> ABOUT THIS EXERCISE:
In the forum thread on finding a maximum with thrust, which library does the vec3 type come from?

When i want to perform a reduction on an array of float i usually do the following :
float res = *thrust::max_element(thrust::device,
thrust::device_ptr<float>(dDensities),
thrust::device_ptr<float>(dDensities+numParticles)
);
However what i would like to do now is pretty much the same thing on a vec3 (the glm library type) array :
float res = *thrust::max_element(thrust::device,
thrust::device_ptr<glm::vec3>(dDensities),
thrust::device_ptr<glm::vec3>(dDensities+numParticles)
);
As you can see, this has no sense because the '<' operator is not defined on. But i would like to get the maximum vec3 based on his length :
len = sqrtf(v.x*v.x + v.y*v.y + v.z*v.z);
Is that possible ?
Yes, its possible. You may want to read the thrust quickstart guide if you're not already familiar with it.

> DATA EXCERPTS:
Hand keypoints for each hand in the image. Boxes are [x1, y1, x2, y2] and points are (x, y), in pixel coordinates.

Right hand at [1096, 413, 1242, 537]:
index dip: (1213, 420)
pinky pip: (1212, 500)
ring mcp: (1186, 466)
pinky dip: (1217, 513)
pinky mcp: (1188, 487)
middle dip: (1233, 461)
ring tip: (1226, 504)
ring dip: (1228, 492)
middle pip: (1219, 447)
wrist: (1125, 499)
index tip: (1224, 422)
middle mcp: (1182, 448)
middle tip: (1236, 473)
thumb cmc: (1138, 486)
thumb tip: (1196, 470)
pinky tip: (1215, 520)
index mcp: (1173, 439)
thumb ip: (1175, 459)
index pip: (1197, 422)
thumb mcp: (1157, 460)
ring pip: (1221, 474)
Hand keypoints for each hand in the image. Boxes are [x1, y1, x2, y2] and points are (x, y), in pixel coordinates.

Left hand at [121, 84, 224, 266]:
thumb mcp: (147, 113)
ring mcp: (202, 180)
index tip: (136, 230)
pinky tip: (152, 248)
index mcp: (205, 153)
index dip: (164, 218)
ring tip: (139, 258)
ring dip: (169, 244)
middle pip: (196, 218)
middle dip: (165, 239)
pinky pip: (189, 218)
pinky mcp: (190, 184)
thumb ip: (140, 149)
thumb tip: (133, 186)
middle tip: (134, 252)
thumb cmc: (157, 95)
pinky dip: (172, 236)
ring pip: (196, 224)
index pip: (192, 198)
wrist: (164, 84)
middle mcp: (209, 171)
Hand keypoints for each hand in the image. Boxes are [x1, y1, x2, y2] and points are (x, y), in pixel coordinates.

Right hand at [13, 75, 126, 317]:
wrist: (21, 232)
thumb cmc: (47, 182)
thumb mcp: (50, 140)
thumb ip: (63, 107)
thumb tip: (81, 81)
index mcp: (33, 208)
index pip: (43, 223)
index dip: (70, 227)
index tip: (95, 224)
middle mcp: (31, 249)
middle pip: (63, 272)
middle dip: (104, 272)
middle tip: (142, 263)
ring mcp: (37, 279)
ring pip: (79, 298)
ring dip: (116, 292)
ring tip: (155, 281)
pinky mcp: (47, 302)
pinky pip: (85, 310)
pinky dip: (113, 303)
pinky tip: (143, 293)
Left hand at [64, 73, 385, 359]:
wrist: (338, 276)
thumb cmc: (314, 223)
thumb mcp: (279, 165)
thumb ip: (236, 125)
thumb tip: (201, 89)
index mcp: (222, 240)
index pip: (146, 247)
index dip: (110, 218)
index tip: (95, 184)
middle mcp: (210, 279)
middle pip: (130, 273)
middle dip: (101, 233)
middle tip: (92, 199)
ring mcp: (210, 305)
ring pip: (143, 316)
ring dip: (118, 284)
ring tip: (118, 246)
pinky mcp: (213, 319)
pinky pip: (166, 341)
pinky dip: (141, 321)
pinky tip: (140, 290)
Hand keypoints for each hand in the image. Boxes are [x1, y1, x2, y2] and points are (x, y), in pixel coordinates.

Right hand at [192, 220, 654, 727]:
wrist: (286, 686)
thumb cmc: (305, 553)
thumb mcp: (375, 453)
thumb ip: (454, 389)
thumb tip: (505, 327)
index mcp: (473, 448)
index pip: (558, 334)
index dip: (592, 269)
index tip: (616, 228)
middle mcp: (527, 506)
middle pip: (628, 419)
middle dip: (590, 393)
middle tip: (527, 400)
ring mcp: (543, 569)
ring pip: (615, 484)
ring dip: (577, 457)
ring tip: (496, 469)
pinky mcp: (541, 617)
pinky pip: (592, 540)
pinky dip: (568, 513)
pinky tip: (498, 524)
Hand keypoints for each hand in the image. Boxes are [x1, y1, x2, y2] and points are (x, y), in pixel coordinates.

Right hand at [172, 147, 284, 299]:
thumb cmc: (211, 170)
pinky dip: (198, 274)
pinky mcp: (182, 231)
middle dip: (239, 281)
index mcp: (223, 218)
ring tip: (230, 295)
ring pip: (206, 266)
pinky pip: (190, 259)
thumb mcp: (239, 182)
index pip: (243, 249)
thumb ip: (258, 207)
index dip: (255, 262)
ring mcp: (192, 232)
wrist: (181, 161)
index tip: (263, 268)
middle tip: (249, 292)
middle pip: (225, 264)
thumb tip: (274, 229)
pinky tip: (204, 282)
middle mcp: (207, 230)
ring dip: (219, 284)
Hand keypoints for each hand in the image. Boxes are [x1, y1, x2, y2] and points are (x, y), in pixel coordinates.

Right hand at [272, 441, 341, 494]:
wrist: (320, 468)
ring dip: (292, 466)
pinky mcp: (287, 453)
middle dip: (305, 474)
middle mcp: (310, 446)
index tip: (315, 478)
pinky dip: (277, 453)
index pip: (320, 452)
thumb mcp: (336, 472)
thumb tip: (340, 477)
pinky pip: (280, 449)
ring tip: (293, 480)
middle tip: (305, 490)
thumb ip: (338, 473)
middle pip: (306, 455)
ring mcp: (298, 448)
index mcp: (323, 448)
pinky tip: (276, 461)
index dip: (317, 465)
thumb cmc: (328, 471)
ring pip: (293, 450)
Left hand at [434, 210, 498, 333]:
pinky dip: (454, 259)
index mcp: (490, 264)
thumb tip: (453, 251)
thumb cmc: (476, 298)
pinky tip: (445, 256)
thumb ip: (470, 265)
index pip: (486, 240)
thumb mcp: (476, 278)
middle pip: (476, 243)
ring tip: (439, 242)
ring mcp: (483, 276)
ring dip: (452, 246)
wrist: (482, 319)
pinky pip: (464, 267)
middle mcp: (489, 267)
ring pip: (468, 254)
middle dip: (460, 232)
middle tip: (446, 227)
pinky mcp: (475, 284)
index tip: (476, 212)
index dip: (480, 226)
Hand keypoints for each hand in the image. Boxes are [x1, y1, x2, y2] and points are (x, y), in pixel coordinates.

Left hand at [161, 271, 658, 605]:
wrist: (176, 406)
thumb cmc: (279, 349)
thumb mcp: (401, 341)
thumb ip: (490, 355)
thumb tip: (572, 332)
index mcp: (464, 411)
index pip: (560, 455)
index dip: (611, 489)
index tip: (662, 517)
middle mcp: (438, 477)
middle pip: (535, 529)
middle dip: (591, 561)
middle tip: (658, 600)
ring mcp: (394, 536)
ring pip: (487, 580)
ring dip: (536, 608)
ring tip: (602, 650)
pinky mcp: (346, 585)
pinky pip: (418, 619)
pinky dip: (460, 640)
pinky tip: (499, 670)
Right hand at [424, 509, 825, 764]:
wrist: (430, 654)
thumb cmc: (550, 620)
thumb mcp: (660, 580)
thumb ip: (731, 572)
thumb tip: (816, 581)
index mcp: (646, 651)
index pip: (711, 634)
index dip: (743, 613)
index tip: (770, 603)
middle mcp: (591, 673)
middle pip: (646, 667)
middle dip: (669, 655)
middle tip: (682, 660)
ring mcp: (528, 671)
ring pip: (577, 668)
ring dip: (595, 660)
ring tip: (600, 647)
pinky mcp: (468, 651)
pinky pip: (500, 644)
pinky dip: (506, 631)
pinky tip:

> WRITTEN ANSWER:
The glm library.